Which lines of the material below contain the word "answer"? List each of them in full.
BEGIN RECORDS FOR THIS EXERCISE
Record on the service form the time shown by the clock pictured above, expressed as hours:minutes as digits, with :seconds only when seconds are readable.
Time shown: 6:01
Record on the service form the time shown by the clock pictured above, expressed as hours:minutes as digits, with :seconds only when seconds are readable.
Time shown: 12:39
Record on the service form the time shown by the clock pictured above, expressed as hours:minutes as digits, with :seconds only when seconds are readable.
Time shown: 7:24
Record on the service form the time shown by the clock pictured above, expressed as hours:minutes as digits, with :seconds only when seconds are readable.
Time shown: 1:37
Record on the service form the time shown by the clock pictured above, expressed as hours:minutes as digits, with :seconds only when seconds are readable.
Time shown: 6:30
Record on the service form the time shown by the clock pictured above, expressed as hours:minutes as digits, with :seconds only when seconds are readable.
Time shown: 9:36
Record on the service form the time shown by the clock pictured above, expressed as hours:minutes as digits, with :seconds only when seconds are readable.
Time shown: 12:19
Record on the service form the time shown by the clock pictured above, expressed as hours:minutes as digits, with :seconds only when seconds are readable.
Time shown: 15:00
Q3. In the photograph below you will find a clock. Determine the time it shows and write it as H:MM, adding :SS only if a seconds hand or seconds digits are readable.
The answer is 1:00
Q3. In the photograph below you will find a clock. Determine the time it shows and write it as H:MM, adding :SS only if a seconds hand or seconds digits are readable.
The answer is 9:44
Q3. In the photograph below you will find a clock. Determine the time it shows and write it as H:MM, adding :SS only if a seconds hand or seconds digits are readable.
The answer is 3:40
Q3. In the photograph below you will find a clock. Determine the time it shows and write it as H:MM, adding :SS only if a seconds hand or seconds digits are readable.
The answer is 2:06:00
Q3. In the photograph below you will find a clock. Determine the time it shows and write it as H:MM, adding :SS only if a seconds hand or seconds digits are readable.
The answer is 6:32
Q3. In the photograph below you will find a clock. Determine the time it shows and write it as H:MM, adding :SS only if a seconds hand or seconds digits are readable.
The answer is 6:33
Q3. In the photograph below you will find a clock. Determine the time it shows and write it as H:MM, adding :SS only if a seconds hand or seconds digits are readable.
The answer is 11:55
END RECORDS FOR THIS EXERCISE
◆ THE COMPLETED TASK
The answer is 1:00
The answer is 9:44
The answer is 3:40
The answer is 2:06:00
The answer is 6:32
The answer is 6:33
The answer is 11:55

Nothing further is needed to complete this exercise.